Cut out the human middleman. Google’s quantum computer should challenge Gavin Newsom for governor.

That quantum computer, which lives in Santa Barbara, is really what Californians want when they think of government. We detest politicians and rail against any who don’t follow our whims; we prefer fully programmed machines, like the computer.

More important, Californians always like to solve problems not with management or humans, but by imposing new formulas. Formulas—indeed complicated algorithms—govern significant policy in California.

So the best possible governor is a quantum computer that manages algorithms easily.

The quantum computer got a few great bytes of publicity when researchers announced, in a scientific journal, that it managed a calculation involving random numbers in less than four minutes—a problem that would take the best existing supercomputer millennia to solve.

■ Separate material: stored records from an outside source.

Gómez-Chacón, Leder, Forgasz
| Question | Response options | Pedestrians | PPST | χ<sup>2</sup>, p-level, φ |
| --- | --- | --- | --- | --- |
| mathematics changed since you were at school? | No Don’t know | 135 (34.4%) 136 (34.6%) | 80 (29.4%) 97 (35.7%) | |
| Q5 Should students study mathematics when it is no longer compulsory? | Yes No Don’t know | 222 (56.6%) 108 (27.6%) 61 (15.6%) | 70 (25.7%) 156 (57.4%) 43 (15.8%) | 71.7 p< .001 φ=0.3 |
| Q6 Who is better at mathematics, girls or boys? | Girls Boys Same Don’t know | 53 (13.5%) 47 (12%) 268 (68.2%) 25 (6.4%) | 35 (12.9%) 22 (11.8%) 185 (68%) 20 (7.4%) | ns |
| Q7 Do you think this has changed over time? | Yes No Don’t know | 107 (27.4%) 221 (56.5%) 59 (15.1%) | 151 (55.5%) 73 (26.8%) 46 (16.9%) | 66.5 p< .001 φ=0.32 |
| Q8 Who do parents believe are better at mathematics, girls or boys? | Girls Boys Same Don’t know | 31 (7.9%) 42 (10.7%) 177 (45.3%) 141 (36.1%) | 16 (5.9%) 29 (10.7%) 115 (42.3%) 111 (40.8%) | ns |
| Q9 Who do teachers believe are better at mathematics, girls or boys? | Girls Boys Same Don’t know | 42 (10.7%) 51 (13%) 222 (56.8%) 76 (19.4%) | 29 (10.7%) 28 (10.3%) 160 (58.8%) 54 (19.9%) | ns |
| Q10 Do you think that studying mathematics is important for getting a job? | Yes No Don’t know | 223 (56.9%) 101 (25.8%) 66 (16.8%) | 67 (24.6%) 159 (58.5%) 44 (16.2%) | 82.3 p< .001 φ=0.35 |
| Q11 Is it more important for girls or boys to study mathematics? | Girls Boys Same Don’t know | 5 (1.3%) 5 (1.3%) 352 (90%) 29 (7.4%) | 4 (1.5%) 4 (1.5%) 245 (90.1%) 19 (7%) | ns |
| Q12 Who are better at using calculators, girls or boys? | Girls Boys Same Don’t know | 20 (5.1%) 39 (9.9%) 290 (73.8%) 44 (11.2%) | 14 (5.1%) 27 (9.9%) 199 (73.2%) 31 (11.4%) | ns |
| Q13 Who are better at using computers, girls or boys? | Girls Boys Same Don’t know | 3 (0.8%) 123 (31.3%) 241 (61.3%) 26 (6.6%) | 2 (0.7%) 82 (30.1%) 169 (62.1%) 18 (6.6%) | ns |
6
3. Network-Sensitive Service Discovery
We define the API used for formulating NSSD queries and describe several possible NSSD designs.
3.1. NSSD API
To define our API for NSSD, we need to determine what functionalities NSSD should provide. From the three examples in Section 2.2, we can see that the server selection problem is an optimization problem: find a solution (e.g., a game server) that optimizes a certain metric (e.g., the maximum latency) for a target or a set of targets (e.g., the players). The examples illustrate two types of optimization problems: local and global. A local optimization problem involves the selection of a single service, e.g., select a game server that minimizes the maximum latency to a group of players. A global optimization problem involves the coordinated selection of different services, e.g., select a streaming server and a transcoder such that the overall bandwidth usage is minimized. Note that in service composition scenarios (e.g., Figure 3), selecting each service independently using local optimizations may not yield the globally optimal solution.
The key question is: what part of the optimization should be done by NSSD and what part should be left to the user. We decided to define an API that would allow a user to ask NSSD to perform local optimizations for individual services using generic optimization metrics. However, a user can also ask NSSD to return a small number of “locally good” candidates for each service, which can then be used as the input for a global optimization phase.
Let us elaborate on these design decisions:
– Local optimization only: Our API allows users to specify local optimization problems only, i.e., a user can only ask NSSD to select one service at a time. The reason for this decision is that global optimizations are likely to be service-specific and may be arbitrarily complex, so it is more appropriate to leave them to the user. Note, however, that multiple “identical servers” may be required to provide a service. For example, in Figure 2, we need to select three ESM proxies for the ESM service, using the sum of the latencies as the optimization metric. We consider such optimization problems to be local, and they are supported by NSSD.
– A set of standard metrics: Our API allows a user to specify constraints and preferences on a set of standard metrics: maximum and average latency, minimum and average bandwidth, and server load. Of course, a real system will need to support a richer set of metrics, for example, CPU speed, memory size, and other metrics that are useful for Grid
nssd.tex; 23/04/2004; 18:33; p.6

The quantum computer has political enemies—particularly at IBM, which disputed how the experiment was run. But who cares? The quantum computer would govern a California that has created problems too complicated for mere mortals to solve—from fashioning educational equity out of our algorithmic mess of a school funding system, to winning back control of privately-owned utilities to deal with all the many impacts of climate change.

The quantum computer also doesn’t have a wife who is overly friendly to the anti-vaccine movement, or a long record of controversies as San Francisco mayor. 

Throw out the human, by recall if necessary. And give us the machine—it’s what Californians really want.